Task directions => Transcribe word for word the lines spanning the line with "index mcp: (516, 473)" through the end of the records.

Information provided =>
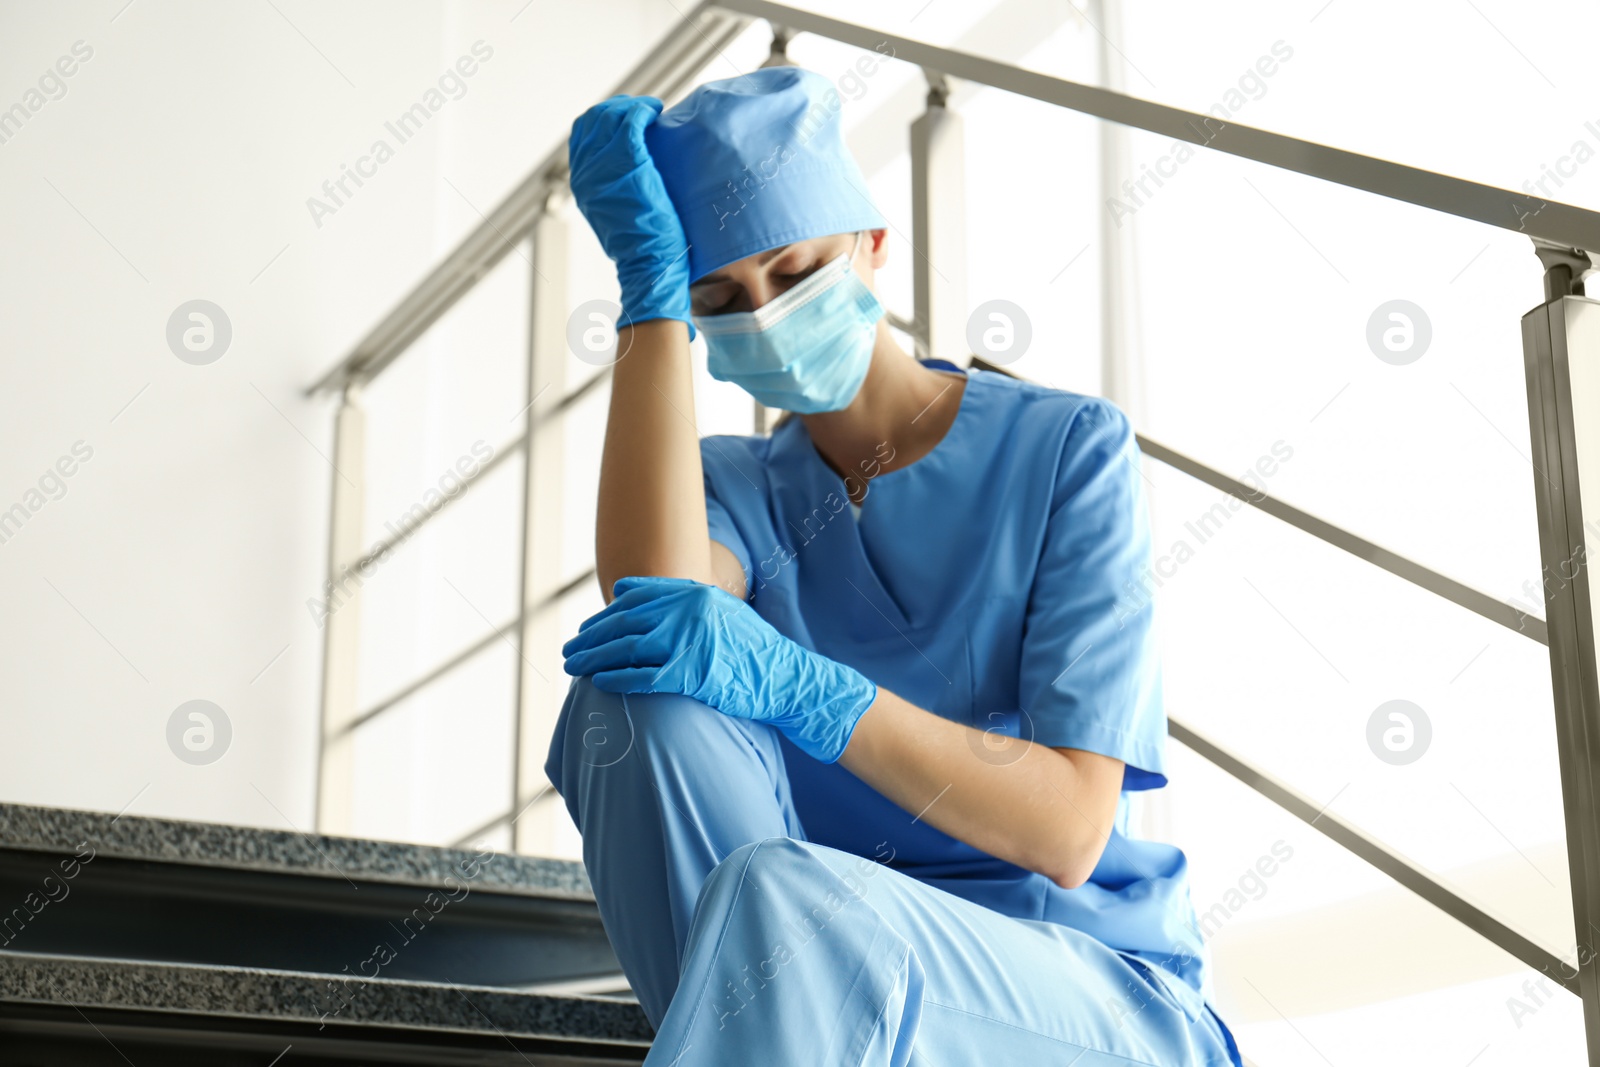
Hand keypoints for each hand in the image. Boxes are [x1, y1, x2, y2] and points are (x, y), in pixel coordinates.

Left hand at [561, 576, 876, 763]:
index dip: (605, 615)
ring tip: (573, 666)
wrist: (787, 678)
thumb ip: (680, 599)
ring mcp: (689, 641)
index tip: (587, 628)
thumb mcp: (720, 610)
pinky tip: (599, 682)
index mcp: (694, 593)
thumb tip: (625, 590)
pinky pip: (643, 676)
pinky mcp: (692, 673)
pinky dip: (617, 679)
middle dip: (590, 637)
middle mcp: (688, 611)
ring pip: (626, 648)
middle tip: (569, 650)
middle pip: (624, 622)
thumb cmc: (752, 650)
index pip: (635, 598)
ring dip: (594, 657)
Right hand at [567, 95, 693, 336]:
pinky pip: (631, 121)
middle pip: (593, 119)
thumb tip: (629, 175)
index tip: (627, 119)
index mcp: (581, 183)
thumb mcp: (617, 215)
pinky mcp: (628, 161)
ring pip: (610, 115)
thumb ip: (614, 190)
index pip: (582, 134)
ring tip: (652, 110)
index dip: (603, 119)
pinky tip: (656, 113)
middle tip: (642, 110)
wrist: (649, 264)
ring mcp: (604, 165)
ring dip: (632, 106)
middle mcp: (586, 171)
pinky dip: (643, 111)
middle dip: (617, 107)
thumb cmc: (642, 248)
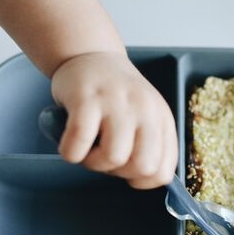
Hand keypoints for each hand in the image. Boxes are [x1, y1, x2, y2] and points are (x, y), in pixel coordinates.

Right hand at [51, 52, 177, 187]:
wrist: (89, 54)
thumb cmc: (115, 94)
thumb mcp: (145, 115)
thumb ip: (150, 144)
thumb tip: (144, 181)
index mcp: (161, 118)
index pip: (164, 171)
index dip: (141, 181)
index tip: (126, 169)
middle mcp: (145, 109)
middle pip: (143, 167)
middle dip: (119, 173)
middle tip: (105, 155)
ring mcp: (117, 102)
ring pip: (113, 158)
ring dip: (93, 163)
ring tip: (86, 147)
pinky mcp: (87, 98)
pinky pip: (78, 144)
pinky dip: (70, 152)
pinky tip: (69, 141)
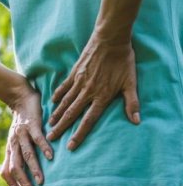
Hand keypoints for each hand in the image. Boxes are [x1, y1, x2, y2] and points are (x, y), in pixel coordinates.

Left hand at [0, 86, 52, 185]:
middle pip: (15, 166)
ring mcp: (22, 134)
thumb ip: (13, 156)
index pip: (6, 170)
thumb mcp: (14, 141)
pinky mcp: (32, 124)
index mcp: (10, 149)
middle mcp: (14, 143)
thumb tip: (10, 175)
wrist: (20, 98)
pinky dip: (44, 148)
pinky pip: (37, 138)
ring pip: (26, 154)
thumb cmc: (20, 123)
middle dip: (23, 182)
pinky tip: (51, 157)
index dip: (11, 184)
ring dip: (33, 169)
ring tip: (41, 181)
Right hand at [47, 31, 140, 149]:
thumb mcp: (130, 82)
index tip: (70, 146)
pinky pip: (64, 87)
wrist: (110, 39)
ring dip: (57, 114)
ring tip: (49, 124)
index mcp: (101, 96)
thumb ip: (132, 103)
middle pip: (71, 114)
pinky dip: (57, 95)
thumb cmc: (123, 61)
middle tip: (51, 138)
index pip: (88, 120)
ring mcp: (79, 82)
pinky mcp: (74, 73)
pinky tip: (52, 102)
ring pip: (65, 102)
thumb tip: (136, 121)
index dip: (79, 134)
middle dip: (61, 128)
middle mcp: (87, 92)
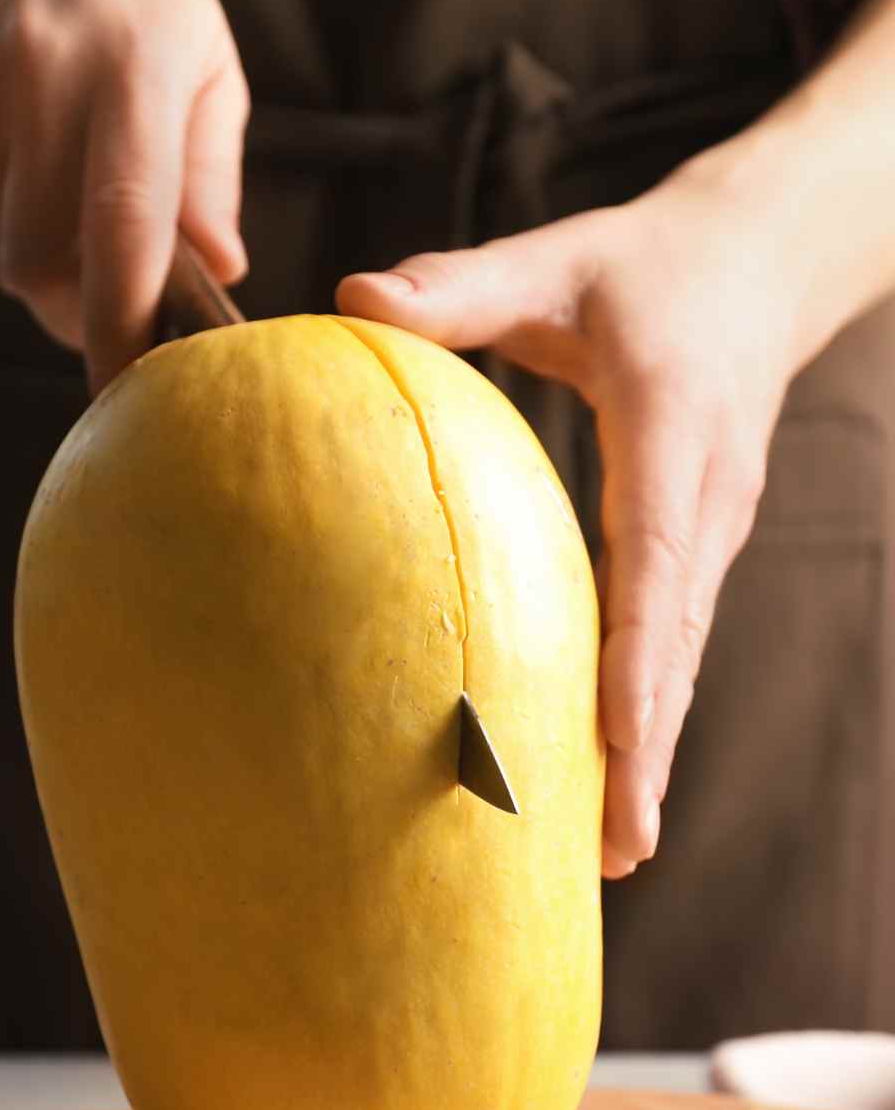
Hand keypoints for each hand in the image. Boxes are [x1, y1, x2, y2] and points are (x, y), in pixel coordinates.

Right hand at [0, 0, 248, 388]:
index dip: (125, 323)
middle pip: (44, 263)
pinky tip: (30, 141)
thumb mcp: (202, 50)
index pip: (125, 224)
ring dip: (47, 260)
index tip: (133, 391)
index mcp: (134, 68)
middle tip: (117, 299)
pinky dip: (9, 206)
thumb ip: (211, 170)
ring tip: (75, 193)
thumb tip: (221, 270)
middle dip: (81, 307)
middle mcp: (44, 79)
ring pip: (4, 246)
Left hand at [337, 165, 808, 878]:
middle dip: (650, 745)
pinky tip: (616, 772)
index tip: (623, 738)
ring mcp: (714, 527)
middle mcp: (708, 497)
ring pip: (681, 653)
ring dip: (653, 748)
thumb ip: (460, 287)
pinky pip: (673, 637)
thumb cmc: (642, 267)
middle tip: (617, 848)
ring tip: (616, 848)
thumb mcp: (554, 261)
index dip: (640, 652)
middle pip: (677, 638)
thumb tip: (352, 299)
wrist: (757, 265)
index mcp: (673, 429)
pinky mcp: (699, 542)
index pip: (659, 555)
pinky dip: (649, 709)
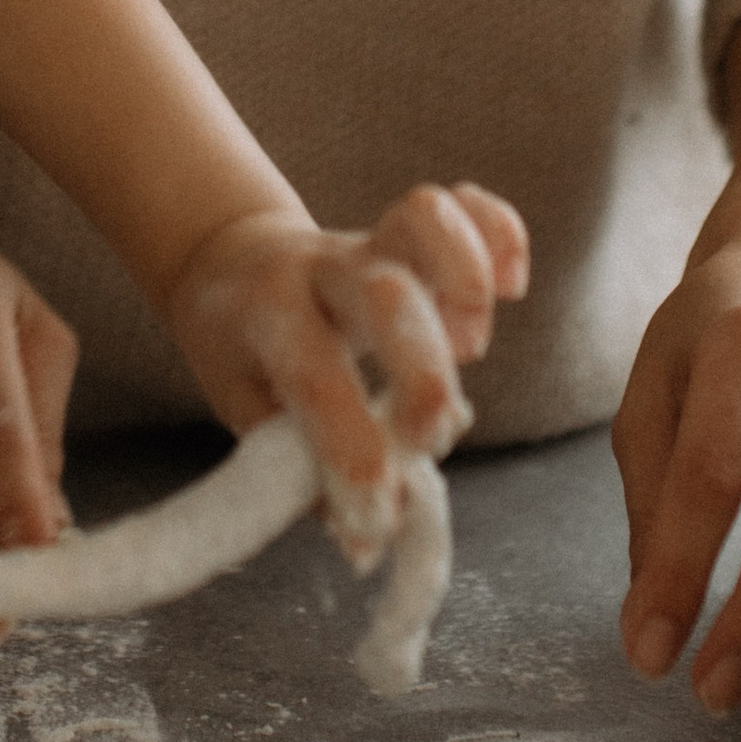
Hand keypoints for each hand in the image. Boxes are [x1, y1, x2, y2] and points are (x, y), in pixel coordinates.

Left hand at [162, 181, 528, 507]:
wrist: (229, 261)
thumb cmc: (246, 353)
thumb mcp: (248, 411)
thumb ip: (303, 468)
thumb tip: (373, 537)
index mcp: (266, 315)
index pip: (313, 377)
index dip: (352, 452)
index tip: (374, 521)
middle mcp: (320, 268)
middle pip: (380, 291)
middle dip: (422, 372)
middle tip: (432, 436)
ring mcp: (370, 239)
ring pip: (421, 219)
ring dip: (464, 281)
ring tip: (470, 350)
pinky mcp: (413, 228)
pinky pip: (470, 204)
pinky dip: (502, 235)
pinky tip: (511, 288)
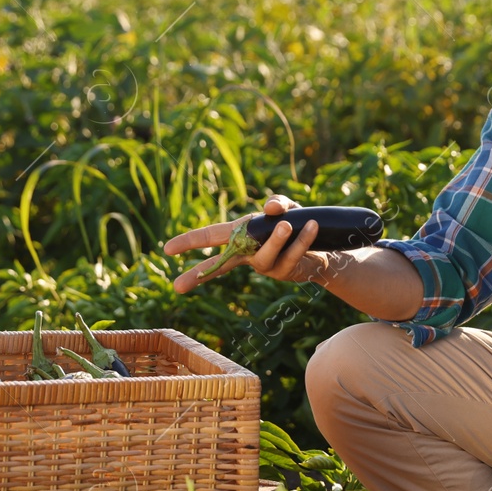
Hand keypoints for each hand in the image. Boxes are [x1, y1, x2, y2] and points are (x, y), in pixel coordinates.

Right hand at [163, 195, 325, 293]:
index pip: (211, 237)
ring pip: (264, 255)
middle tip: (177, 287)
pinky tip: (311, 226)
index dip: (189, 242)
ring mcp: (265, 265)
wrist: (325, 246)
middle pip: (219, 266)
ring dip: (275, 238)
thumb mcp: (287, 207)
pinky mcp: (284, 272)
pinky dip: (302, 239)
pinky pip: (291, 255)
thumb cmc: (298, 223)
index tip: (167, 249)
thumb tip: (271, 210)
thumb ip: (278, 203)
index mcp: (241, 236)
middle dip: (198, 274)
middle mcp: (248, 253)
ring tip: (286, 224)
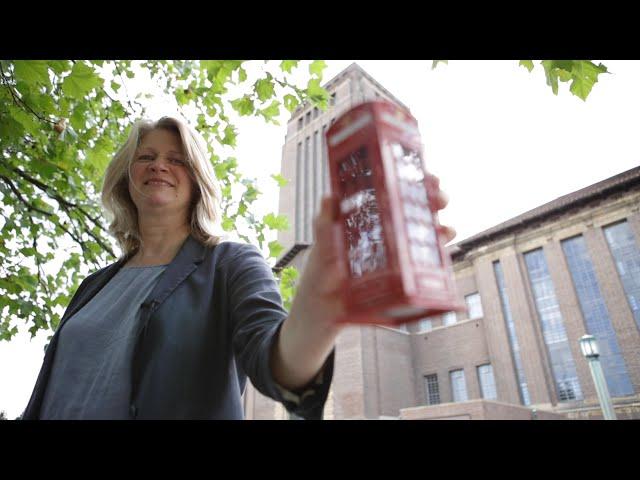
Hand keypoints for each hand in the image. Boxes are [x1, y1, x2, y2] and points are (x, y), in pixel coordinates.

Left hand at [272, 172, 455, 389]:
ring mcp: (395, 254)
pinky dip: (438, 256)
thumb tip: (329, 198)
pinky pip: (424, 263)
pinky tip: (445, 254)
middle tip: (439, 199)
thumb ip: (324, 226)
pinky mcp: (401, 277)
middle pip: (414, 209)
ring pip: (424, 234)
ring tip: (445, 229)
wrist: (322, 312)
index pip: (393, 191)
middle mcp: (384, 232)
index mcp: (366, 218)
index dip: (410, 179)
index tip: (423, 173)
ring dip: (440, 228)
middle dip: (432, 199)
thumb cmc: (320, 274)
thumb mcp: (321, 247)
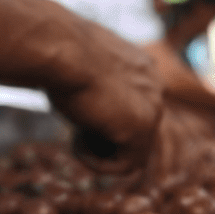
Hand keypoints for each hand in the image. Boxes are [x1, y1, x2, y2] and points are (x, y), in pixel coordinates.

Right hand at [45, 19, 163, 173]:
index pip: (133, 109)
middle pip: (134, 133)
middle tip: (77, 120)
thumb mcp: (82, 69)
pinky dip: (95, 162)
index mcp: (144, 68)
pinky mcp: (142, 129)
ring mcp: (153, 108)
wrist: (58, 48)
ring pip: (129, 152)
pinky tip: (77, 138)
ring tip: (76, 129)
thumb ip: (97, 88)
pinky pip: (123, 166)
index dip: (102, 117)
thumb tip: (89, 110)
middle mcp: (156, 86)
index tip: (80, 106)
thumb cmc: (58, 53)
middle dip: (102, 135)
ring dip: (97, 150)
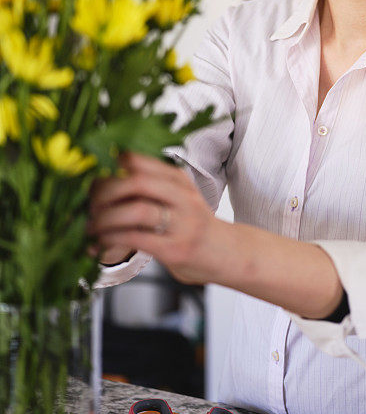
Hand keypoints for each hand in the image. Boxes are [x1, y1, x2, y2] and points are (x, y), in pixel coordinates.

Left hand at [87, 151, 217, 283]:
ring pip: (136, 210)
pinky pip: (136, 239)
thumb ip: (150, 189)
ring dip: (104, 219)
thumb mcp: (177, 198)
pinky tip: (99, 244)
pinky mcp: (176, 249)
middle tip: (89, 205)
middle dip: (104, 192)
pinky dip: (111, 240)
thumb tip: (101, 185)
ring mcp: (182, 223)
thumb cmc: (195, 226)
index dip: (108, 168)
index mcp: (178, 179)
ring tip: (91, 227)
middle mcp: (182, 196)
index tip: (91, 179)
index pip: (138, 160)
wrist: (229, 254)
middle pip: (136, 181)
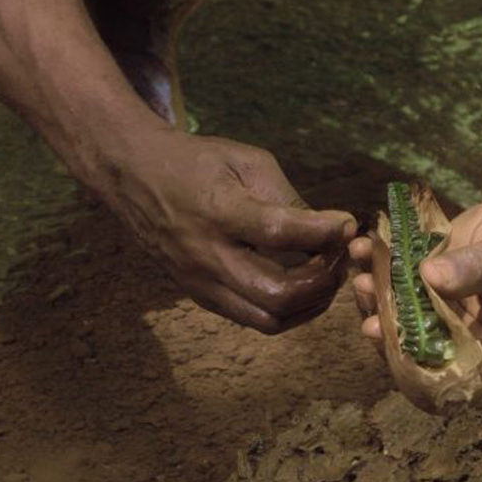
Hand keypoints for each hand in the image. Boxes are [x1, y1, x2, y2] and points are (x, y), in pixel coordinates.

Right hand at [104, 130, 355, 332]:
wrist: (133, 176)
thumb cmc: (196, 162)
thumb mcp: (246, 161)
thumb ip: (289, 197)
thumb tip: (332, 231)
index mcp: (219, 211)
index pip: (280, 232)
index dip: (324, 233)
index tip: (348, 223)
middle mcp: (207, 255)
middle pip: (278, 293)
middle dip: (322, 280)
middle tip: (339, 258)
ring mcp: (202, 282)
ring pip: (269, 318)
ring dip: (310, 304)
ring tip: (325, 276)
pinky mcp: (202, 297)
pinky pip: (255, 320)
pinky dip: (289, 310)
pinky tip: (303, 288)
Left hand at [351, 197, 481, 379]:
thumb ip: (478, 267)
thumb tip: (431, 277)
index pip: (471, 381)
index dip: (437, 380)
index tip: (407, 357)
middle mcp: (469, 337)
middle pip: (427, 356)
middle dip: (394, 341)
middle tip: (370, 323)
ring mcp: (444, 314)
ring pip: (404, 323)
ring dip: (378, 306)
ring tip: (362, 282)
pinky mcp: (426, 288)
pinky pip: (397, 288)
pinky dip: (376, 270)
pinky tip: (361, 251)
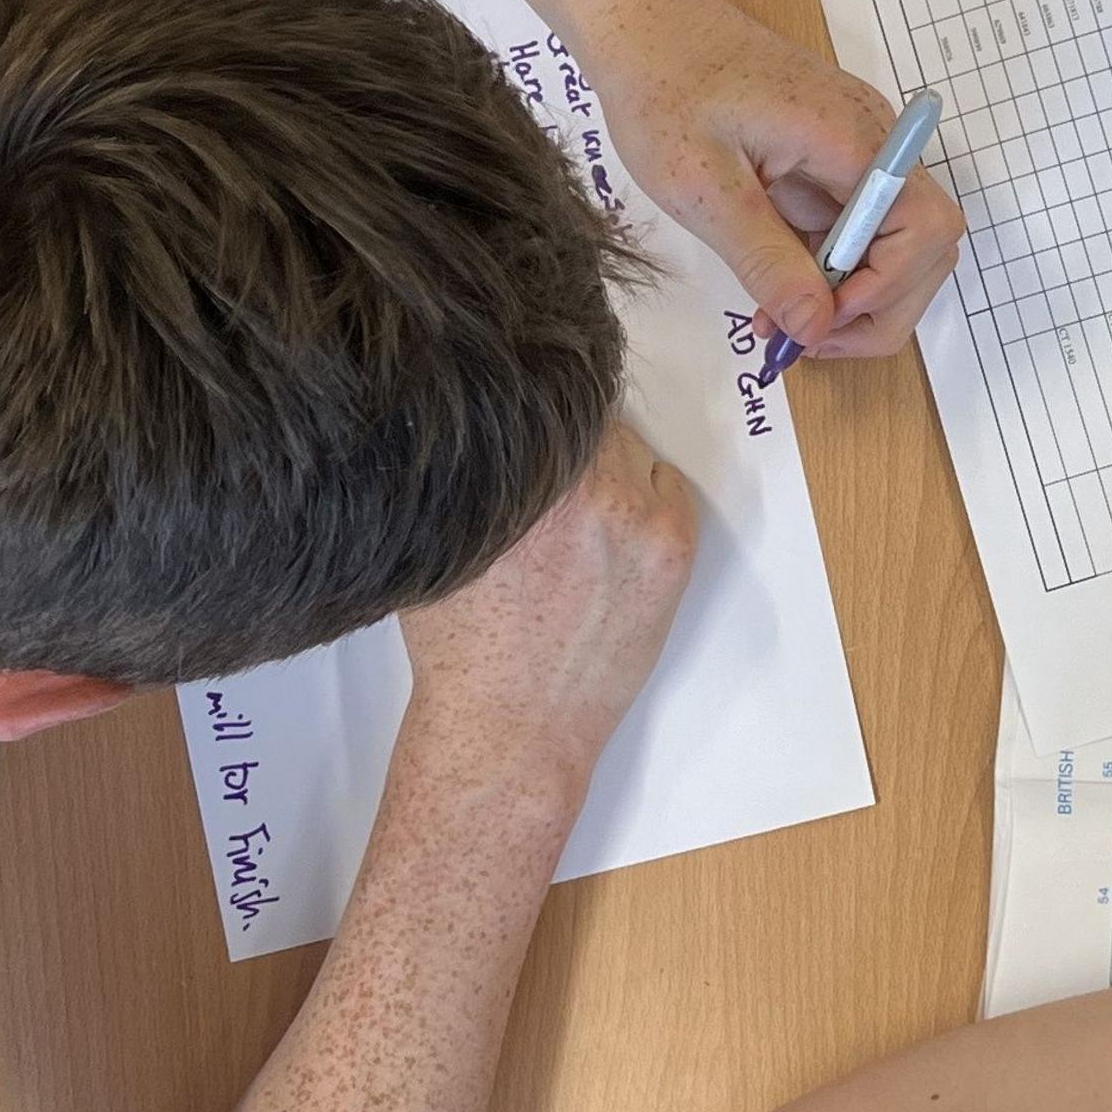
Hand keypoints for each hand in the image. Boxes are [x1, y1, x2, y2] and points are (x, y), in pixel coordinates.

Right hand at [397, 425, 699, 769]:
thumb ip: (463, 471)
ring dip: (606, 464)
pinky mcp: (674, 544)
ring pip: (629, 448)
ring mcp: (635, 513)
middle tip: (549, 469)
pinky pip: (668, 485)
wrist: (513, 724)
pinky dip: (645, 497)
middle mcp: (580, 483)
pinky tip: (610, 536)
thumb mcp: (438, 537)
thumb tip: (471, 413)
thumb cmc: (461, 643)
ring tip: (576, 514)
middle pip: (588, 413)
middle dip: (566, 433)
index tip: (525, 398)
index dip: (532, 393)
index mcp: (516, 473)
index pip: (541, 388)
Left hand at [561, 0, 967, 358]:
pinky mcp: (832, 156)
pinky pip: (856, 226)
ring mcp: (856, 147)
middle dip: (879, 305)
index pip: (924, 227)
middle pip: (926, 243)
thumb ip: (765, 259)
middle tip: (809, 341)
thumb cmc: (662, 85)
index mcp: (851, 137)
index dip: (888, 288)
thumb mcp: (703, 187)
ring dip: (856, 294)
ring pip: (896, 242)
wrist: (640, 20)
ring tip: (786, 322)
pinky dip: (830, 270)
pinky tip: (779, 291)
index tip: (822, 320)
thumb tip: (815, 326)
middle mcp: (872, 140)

Problem solution =>
index mcp: (516, 473)
index pip: (541, 388)
Left hand at [561, 0, 967, 358]:
pinky mcp: (832, 156)
pinky pip: (856, 226)
ring mcp: (856, 147)
middle dip: (879, 305)
index pip: (924, 227)
middle pip: (926, 243)
thumb ip: (765, 259)
middle tip: (809, 341)
thumb cmc: (662, 85)
index mcp: (851, 137)
index dip: (888, 288)
thumb mcp: (703, 187)
ring dip: (856, 294)
ring pip: (896, 242)
wrist: (640, 20)
ring tip: (786, 322)
pinky dip: (830, 270)
pinky tip: (779, 291)
index tip: (822, 320)
thumb tip: (815, 326)
middle mcp: (872, 140)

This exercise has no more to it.